Despite these caveats, given the size of the climate mitigation potential of a healthier diet with less meat, the recognised health benefits of preventing overconsumption of livestock products, notwithstanding the potential difficulty in effecting changes in diet and consumption patterns( Reference Godfray, Beddington and Crute 1 ), options for addressing the demand side of the food security challenge must be worth further serious consideration.
In addition to dietary changes, waste reduction is often cited as a demand-side option for reducing food security concerns( Reference Godfray, Beddington and Crute 1 , 37 , Reference Foley, Ramankutty and Brauman 40 ). About 30–40% of food in both developed and developing countries is currently wasted; in developing countries this is dominated by pre-consumer losses while in developed countries food waste is dominated by post-consumer losses. Globally, about 1·3 billion tonnes of food is wasted each year( Reference Gustavsson, Cederberg and Sonesson 50 ). Reducing waste, especially from the most resource intensive food products (meat and dairy), could play a role in delivering food security( Reference Foley, Ramankutty and Brauman 40 ) and reduce the need for sustainable intensification, since more of the food produced would be consumed. While waste reduction alone will not allow us to meet our 2050 food security goals, its contribution is of the same magnitude as the redistribution of nutrients and water to close the yield gap examined by Foley et al. ( Reference Foley, Ramankutty and Brauman 40 ). In terms of food security, Gustavsson et al. ( Reference Gustavsson, Cederberg and Sonesson 50 ) note that because many smallholder farmers in developing countries exist on the edge of food insecurity, a reduction in food losses in developing countries could have an immediate and significant impact on their livelihoods.
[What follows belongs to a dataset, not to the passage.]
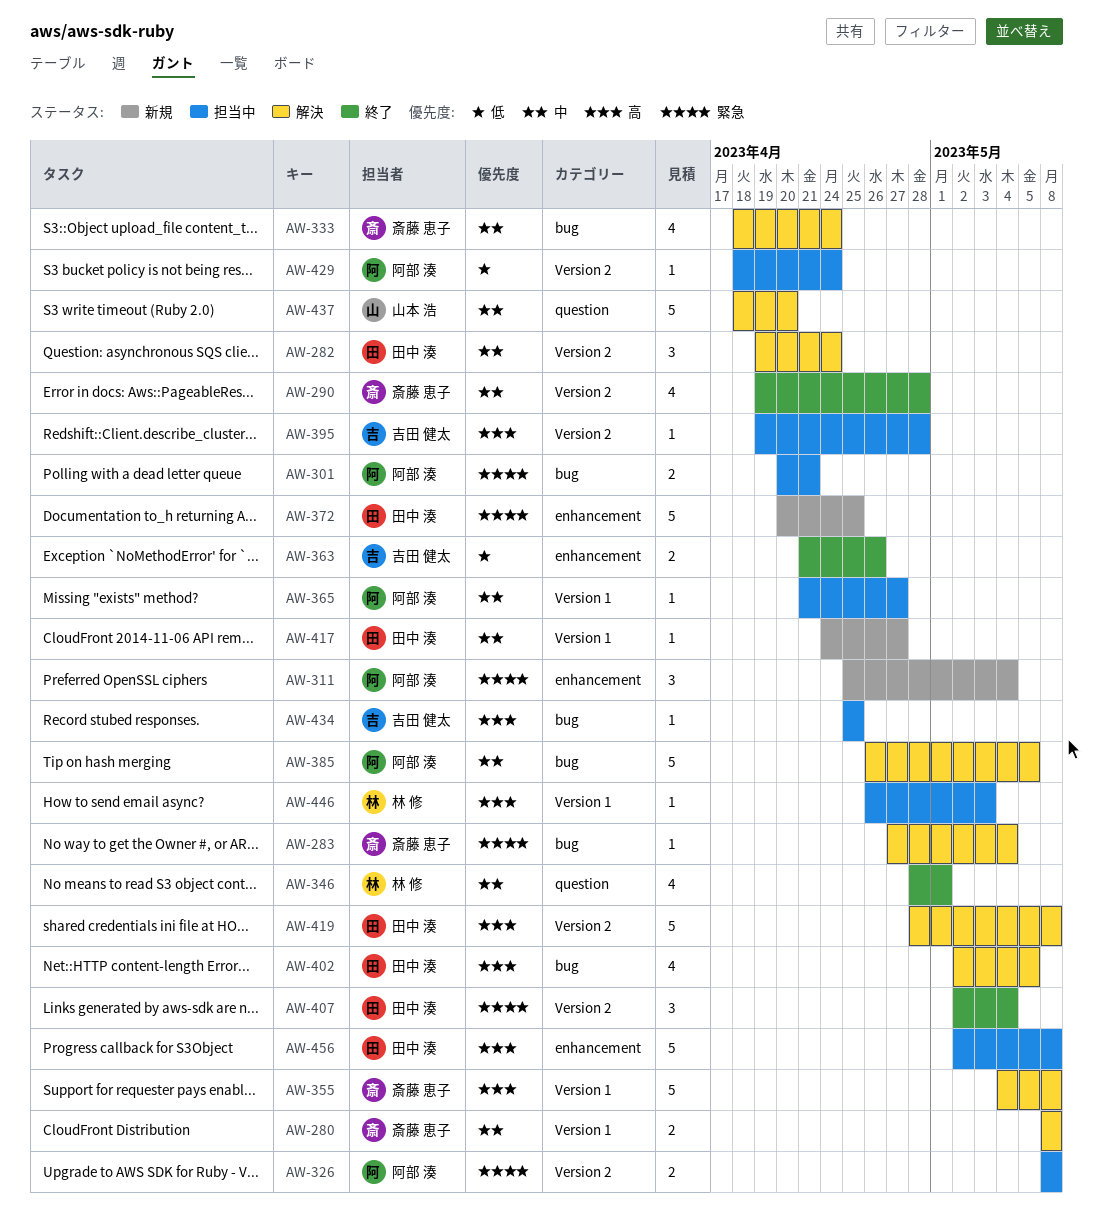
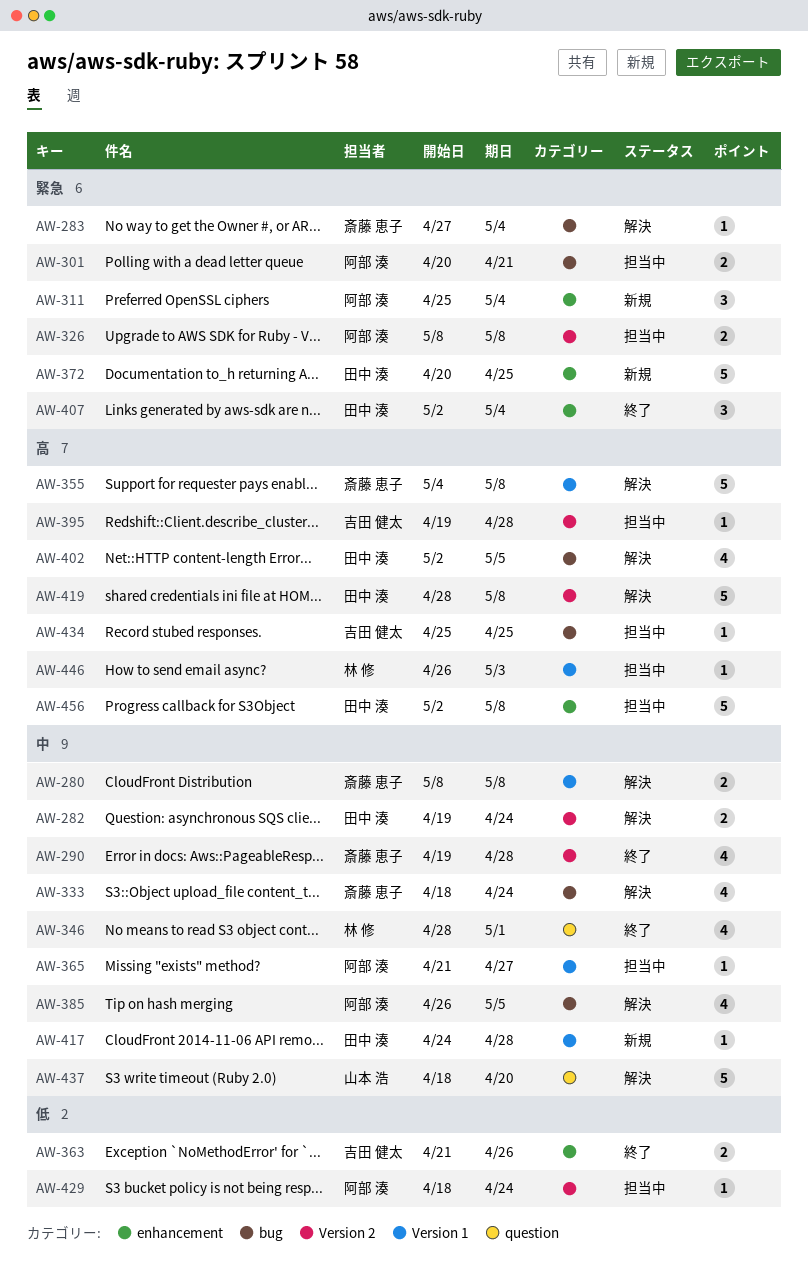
AW-282, estimate: 3 -> 2
AW-385, estimate: 5 -> 4
AW-407, label: Version 2 -> enhancement
AW-417, due: Apr 27 -> Apr 28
The scale of the problems of food security, reducing climate impact and providing resilience to future climate change, means that we are not in a position to choose between production- and consumption-based food production systems; we clearly need both. The more we manage demand for land-intensive food products, the less we need to intensify production. As Popp et al. ( Reference Popp, Lotze-Campen and Bodirsky 47 ) note for GHG emission reduction potential in agriculture, the greatest reduction potentials are realised through a combination of technological and food consumption-based measures. The same combined approach is also likely to be most effective for addressing future food security. Many of the suggested solutions for delivering food security will also co-deliver on reducing GHG emissions in agriculture. Measures that increase food production but increase GHG emissions, such as the widespread use of additional N fertiliser that fuelled the Green Revolution in the past, will not be suitable for meeting the challenges of the future. Measures that improve the efficiency of agriculture (i.e. that maximise food outputs relative to agricultural inputs), or that reduce demand for food products (i.e. dietary changes and reduced waste) will be beneficial for both food security and GHG emission reduction – these are the improvements that need to be made if we are to rise to the biggest challenge humanity will face in this century.
P. S. is a Royal Society-Wolfson Research Merit Award holder. The work of P. S. in this paper contributes to the University of Aberdeen's Environment and Food Security Theme, and to Scotland's ClimateXChange. The authors declare no conflict of interest. P. S. and P. G. discussed the issues together and P. S. planned and wrote the paper with input from P. G.